# Task prompt:
Examine the data below and state how many lines contain "linejoin", offering no other words.

(Source data)
- - -
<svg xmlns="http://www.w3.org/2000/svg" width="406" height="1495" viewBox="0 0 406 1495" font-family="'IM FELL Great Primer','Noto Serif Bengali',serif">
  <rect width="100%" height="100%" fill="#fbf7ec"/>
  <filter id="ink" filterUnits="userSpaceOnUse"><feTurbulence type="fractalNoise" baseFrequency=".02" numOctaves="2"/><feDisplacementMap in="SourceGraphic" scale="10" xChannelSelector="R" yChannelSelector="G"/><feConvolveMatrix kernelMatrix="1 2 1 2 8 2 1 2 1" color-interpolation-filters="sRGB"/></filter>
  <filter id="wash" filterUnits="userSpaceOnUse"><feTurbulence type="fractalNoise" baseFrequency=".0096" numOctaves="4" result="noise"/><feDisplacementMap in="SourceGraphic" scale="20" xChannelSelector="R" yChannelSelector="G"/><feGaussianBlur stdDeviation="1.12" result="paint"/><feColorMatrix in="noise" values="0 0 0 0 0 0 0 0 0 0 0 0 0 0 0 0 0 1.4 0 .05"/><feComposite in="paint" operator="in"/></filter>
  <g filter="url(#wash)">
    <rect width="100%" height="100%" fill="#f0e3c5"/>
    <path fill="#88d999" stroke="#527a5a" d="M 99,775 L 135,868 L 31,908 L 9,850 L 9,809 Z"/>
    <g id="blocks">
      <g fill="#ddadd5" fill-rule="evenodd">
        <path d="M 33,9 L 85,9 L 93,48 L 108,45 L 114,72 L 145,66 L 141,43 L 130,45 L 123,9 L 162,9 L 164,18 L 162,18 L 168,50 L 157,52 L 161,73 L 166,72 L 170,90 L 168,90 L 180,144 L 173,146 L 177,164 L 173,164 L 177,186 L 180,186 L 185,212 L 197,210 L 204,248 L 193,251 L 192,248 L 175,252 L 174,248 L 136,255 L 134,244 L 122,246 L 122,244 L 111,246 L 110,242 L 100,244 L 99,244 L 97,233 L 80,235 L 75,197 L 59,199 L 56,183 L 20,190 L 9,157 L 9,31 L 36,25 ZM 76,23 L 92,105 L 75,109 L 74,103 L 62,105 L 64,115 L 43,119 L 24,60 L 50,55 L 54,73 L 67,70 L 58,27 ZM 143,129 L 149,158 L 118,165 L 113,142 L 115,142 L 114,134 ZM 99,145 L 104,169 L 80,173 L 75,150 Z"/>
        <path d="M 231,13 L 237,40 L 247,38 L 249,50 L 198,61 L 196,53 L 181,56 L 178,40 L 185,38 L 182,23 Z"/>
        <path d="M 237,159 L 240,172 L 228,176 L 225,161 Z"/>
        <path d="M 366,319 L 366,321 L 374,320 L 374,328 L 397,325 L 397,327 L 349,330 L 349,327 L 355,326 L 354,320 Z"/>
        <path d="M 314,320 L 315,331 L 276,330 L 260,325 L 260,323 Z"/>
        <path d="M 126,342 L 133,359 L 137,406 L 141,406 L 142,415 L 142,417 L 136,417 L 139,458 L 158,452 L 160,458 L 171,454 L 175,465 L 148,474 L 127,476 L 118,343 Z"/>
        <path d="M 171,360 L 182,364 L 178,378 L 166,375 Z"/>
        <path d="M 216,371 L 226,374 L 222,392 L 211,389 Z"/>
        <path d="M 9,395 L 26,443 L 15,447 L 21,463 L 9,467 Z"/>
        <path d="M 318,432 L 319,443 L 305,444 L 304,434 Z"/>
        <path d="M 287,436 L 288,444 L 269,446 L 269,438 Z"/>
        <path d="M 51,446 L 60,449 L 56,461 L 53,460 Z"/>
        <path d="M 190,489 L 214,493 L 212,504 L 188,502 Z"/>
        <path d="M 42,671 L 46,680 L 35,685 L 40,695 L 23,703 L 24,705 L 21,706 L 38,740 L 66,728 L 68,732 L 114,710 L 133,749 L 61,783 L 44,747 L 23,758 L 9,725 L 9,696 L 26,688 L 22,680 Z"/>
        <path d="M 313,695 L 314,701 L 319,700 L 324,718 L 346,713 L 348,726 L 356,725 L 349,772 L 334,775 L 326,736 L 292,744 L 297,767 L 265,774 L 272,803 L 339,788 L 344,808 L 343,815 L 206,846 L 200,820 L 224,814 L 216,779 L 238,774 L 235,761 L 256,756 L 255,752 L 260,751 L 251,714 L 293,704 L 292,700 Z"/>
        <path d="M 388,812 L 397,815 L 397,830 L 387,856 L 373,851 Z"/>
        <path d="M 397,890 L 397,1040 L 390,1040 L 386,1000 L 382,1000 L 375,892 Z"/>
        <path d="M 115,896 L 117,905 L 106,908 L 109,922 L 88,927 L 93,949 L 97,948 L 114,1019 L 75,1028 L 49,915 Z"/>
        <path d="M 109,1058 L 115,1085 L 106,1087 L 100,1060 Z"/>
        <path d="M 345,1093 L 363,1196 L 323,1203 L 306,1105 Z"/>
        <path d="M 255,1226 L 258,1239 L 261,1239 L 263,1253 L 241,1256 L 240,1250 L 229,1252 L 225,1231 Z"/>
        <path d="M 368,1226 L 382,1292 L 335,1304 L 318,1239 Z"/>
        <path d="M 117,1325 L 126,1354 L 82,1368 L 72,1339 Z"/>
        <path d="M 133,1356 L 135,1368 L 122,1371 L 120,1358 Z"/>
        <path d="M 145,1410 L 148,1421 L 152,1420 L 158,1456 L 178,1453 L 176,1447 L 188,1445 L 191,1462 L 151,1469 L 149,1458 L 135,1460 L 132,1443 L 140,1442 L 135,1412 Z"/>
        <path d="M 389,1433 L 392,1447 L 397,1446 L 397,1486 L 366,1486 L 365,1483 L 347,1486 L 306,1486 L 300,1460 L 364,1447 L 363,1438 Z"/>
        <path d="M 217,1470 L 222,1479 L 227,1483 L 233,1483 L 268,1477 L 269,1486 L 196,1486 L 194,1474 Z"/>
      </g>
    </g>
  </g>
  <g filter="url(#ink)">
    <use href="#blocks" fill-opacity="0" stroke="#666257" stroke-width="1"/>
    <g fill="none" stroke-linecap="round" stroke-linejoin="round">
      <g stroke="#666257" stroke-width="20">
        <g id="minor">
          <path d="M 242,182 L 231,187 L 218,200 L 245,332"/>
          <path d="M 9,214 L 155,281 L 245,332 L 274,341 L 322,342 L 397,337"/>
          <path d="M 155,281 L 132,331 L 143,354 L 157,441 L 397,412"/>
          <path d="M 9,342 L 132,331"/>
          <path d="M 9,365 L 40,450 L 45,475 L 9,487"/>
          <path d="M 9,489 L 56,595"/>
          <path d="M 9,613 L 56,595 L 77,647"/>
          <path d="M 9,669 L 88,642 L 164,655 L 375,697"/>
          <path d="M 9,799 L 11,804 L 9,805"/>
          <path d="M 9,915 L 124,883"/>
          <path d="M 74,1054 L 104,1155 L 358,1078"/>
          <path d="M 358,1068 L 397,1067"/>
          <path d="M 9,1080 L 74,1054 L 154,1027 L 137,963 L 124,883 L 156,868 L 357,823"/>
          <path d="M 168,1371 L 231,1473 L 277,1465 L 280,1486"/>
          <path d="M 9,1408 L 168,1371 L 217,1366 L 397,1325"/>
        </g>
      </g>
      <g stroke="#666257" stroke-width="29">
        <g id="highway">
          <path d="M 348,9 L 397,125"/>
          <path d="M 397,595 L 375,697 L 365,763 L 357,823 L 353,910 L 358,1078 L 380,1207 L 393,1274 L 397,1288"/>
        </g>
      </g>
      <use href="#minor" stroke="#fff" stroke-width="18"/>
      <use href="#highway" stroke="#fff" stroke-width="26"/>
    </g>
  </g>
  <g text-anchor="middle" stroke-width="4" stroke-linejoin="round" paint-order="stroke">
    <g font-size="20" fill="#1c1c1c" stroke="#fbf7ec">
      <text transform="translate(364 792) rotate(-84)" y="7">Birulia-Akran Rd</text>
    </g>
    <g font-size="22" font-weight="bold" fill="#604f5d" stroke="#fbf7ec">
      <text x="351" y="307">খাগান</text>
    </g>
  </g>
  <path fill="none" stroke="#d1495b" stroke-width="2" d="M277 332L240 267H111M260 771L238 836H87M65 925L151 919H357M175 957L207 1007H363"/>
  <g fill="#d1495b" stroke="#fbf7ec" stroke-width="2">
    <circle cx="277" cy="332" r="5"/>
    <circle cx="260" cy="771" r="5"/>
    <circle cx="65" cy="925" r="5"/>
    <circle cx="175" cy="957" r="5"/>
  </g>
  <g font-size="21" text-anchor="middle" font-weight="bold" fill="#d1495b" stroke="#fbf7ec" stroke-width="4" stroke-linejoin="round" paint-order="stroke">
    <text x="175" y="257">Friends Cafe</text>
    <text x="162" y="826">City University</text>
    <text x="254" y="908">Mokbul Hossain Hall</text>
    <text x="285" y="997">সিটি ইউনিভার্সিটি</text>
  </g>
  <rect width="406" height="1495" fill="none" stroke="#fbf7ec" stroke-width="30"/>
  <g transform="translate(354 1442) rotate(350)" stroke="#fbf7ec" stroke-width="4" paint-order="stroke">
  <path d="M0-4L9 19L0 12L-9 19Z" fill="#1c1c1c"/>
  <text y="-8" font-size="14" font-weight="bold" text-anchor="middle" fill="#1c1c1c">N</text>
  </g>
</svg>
- - -
# Problem solution:
3